Evolution of Cis Regulatory Elements
“The Human Genome Project (HGP) was the international, collaborative research program whose goal was the complete mapping and understanding of all the genes of human beings.” - Human Genome Project.
Understanding human genome implies discovering and characterizing all the functional elements encoded within. Even though less than two percent of the mammalian genome corresponds to protein coding regions, it is estimated that about 5% of it is under purifying selection. This indicates that a majority of the regions under selection are non-coding regulatory elements or cis-regulatory elements. Genome wide association studies (GWAS) have identified mutations in non-coding regulatory regions as the most common features associated with human disease. Since many of these mutations affect elements that control the expression of key determinants of cell fate and phenotype, understanding how these mutations affect the networks that control gene expression opens the way for the development of new classes of drugs.

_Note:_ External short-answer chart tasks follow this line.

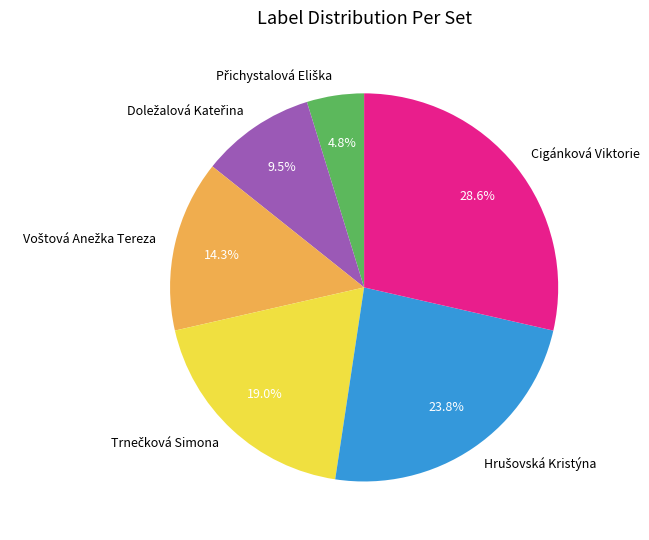

Which category has the biggest portion of the pie?

Cigánková Viktorie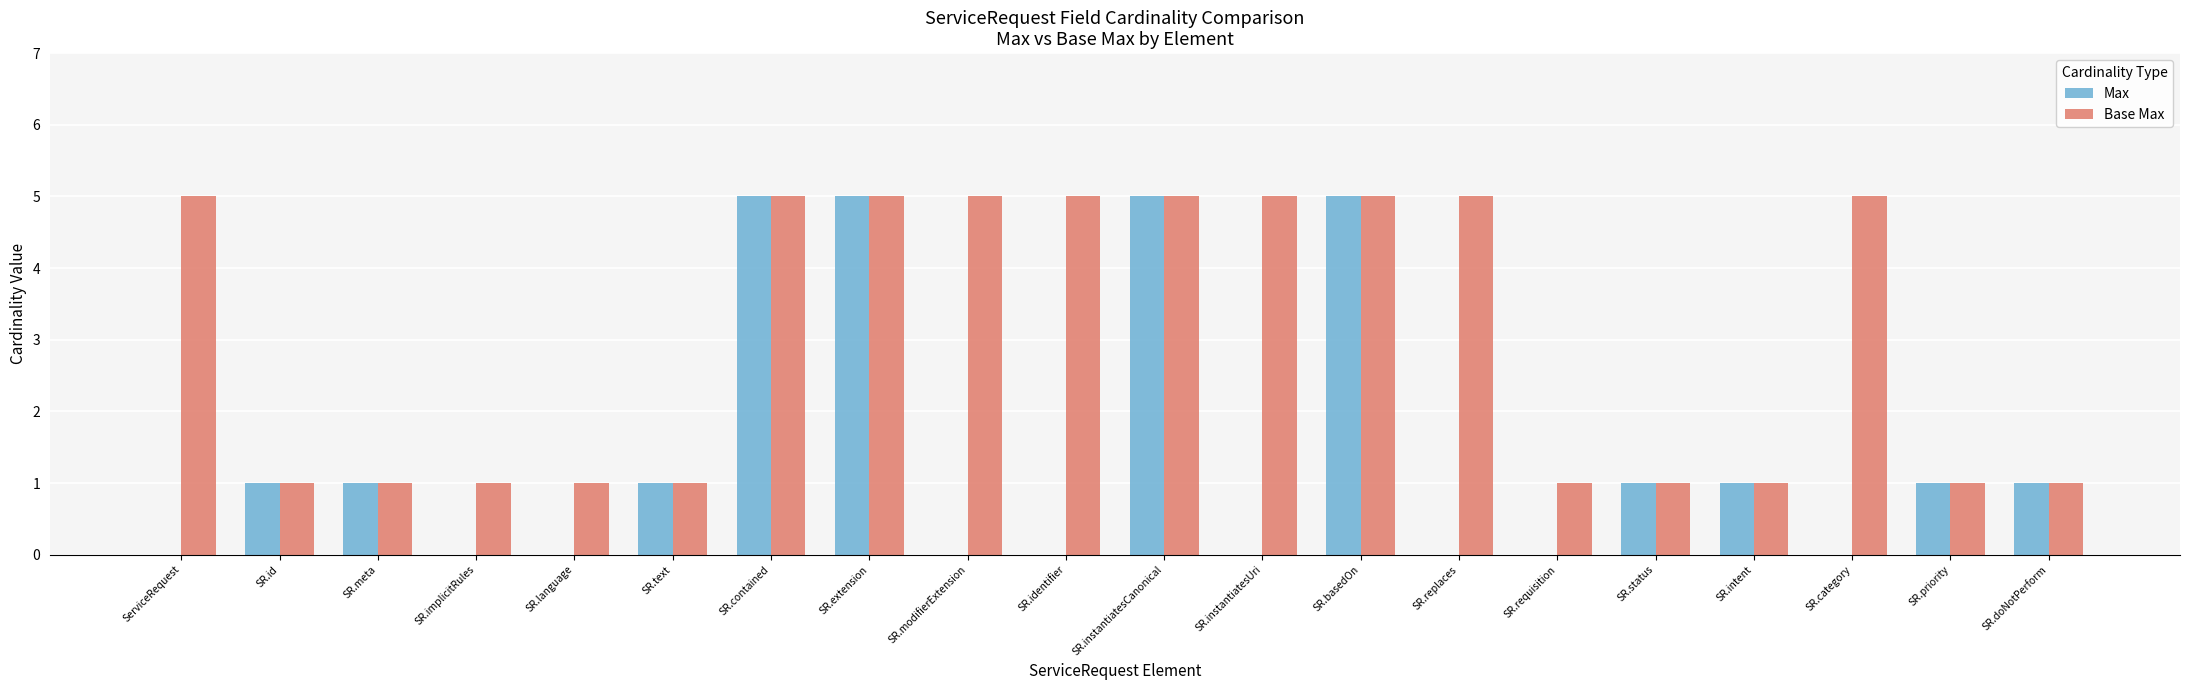

What is the total value across all series at SR.replaces?

5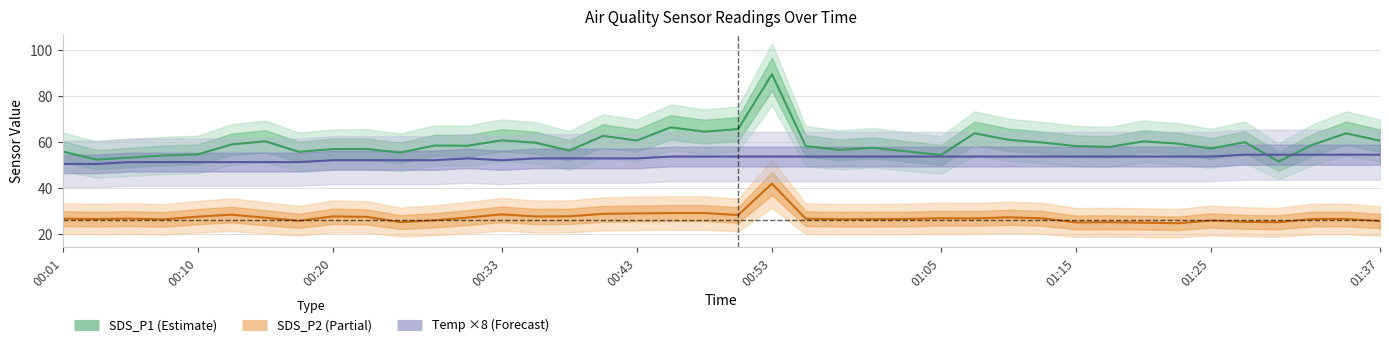

What is the sum of the SDS_P1 values at 15 and 16?

118.8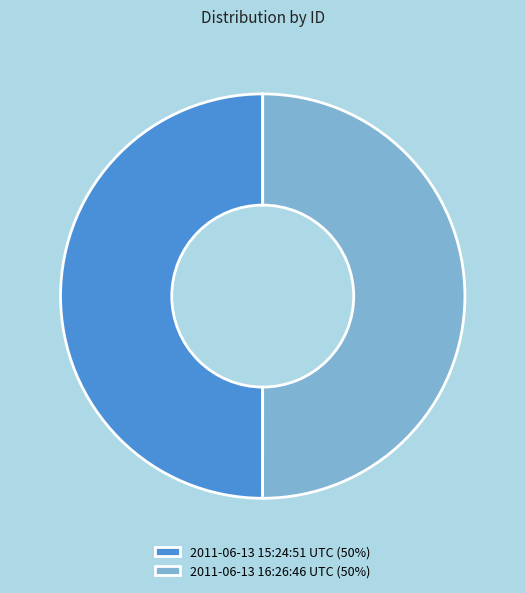

The 2011-06-13 15:24:51 UTC slice represents 42% of the pie. True or false?

False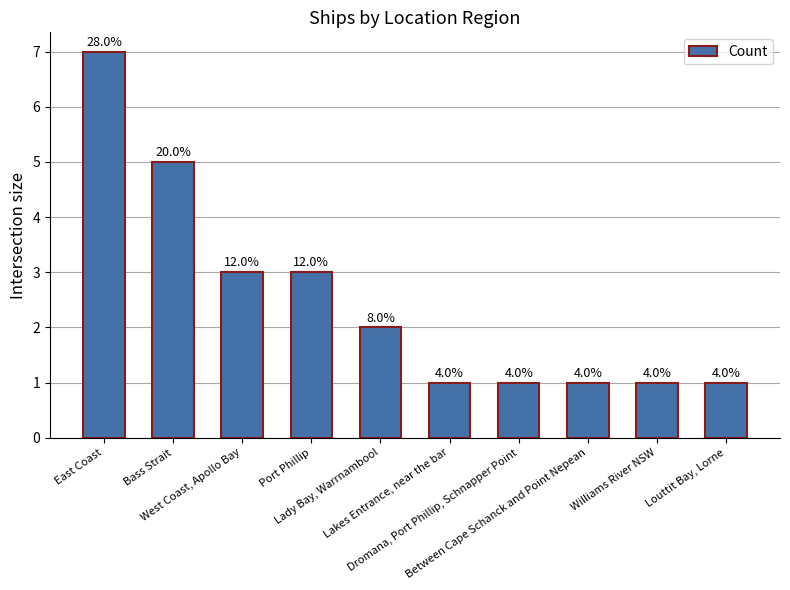

Are the bars grouped side by side (vs. stacked)?

No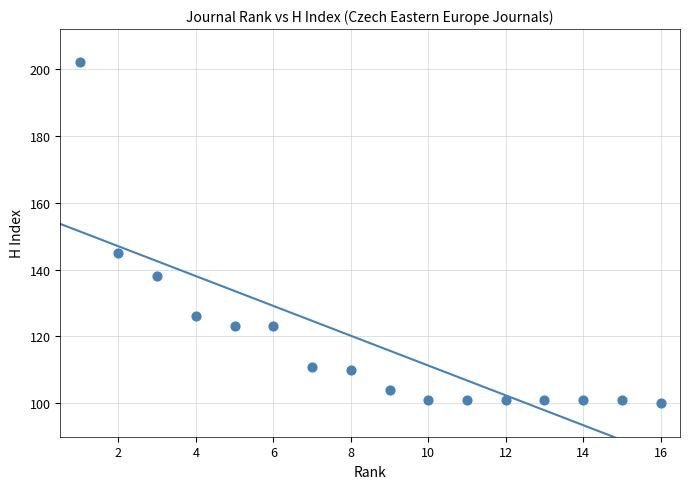

What Y value in the scatter plot is closest to 151?

145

Most well-characterized enhancers are deeply conserved. In contrast, genome-wide comparative studies of steady-state systems showed that only a small fraction of active enhancers are conserved. To better understand conservation of enhancer activity, we recently used a comparative genomics approach that integrates temporal expression and epigenetic profiles in an innate immune system. We found that gene expression programs diverge among mildly induced genes, while being highly conserved for strongly induced genes. The fraction of conserved enhancers varies greatly across gene expression programs, with induced genes and early-response genes, in particular, being regulated by a higher fraction of conserved enhancers. Clustering of conserved accessible DNA sequences within enhancers identified shared sequence motifs (including motifs for known factors), as well as many with unknown function. We further show that the number of instances of these motifs is a strong predictor of the responsiveness of a gene to pathogen detection.